Elon Musk told as much to NPR reporter Bobby Allyn, and Twitter's Help Center page about government and state-affiliated media labels confirmed the policy.

"Government-funded media is defined as outlets where the government provides some or all of the outlet's funding and may have varying degrees of government involvement over editorial content. We may use external sources similar to this one in order to determine when this label is applied," the Twitter page says.

Twitter recently slapped a "state-affiliated media" label on NPR's Twitter account. The label is usually reserved for the likes of Russia Today, which is funded by the Russian government,andChina's Xinhua News Agency, the official state news agency of the Chinese government.

Musk reportedly later admitted adding the "state-affiliated media" label to NPR's account might have been a mistake.

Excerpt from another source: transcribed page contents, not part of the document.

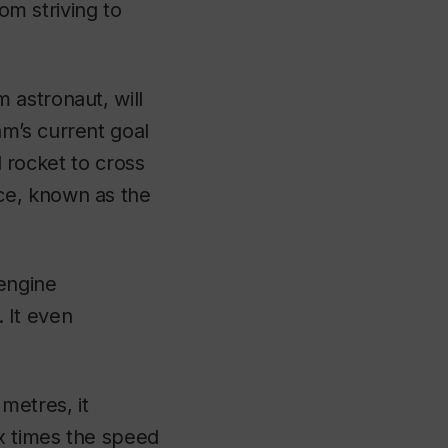
om striving to
 astronaut, will
m’s current goal
d rocket to cross
ce, known as the
 engine
. It even
metres, it
ix times the speed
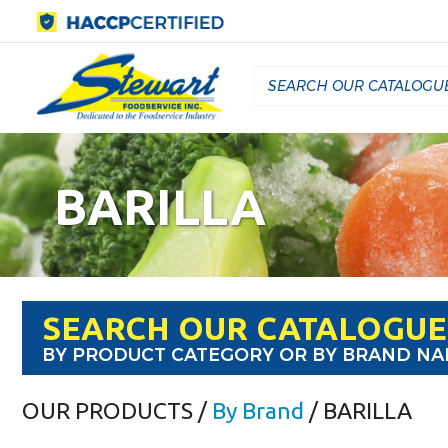
BARILLA
SEARCH OUR CATALOGUE
BY PRODUCT CATEGORY OR BY BRAND N
OUR PRODUCTS
/
By Brand
/ BARILLA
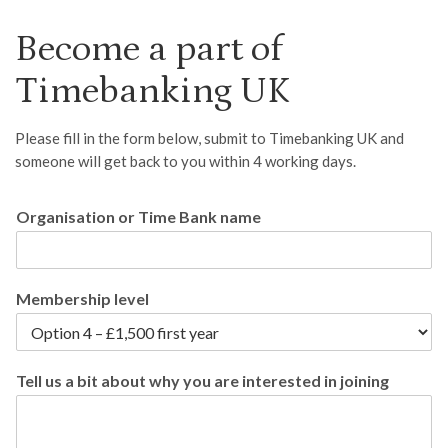
Become a part of
Timebanking UK
Please fill in the form below, submit to Timebanking UK and
someone will get back to you within 4 working days.
Organisation or Time Bank name
Membership level
Tell us a bit about why you are interested in joining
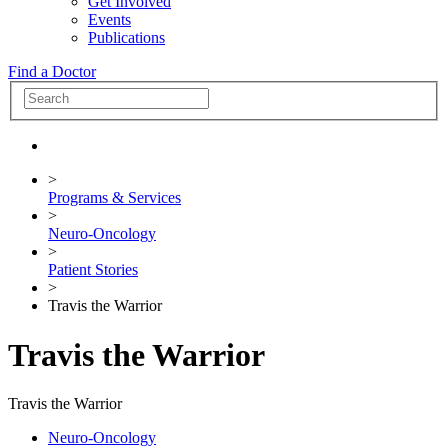
Get Involved
Events
Publications
Find a Doctor
>
Programs & Services
>
Neuro-Oncology
>
Patient Stories
>
Travis the Warrior
Travis the Warrior
Travis the Warrior
Neuro-Oncology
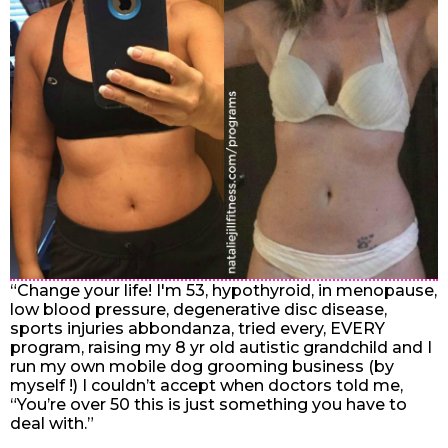
“Change your life! I'm 53, hypothyroid, in menopause,
low blood pressure, degenerative disc disease,
sports injuries abbondanza, tried every, EVERY
program, raising my 8 yr old autistic grandchild and I
run my own mobile dog grooming business (by
myself !) I couldn’t accept when doctors told me,
“You’re over 50 this is just something you have to
deal with.”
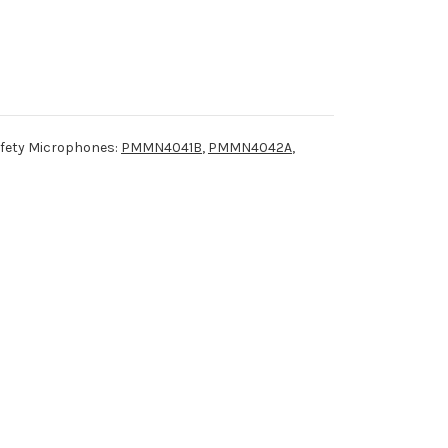
afety Microphones:
PMMN4041B
,
PMMN4042A
,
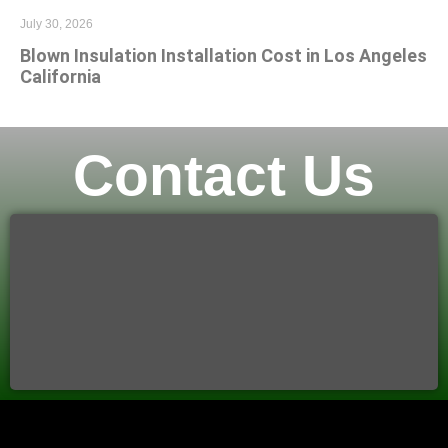
July 30, 2026
Blown Insulation Installation Cost in Los Angeles
California
Contact Us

"The operating principle at new Twitter is simply fair and equal treatment, so if we label non-US accounts as govt, then we should do the same for US, but it sounds like that might not be accurate here," Musk reportedly told Allen.

Twitter has since changed the label on NPR's account to say "government-funded media."

NPR's website says, on average, less than 1% of its annual operating budget comes from federal agencies and departments and grants from the Corporation for Public Broadcasting, which wascreated byCongress's Public Broadcasting Act of 1967.

When told that the government doesn't have influence over NPR's editorial decisions, Musk said, "If you really think that the government has no influence on the entity they're funding then you've been marinating in the Kool-Aid for too long," according to Allyn.

NPR did not immediately respond to a request for comment. When contacted for comment, Twitter replied with an automated message that did not address the question.

In a statement previously shared with Insider about Twitter's initial "state-affiliated media" label on the organization's account, NPR President and CEO John Lansing said, "NPR and our Member stations are supported by millions of listeners who depend on us for the independent, fact-based journalism we provide. NPR stands for freedom of speech and holding the powerful accountable. It is unacceptable for Twitter to label us this way. A vigorous, vibrant free press is essential to the health of our democracy."

NPR spokesperson Isabel Lara said the organization will not resume tweeting until its label is removed, as any tweets posted in the interim would carry a "false disclaimer."